Dose-response models are defined for the pathogens that are toggled active in the inflow concentration section.
For all pathogens to be used for QMRA, the infection to illness factor and the disability-adjusted life years (DALY) per case need to be defined (Figure 7).
In Monte-Carlo simulation the number of random distribution generations can be specified here. At least 1000 runs are recommended.

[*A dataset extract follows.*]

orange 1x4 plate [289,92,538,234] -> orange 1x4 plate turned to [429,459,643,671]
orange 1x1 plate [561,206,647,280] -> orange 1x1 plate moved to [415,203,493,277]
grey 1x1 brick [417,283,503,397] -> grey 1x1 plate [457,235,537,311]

Calculation, results and data export
The results are presented in tables and made available for download in json and csv format. A graphical display of results is currently not available. Four files (events, total, stats_total, stats_logremoval) are available for download (Figure 8).
The file “events” include the calculated logreduction for each event from each pathogen group. The output file “total” contains the values of the inflow median, logreduction median, volume sum, exposure sum, dose sum, infection probability sum, illness probability sum, and dalys sum for each stochastic run from each pathogen group. The file “stats_total” include aggregated values (min, p05, p25, mean, median, p75, p95, and max) of dalys sum, dose sum, events, exposure sum, infection probability sum, illness probability sum, and dalys sum for each treatment step and pathogen group. The file “stats_logremoval” include aggregated values (min, p05, p25, mean, median, p75, p95, and max) of log removal for each treatment step and pathogen group.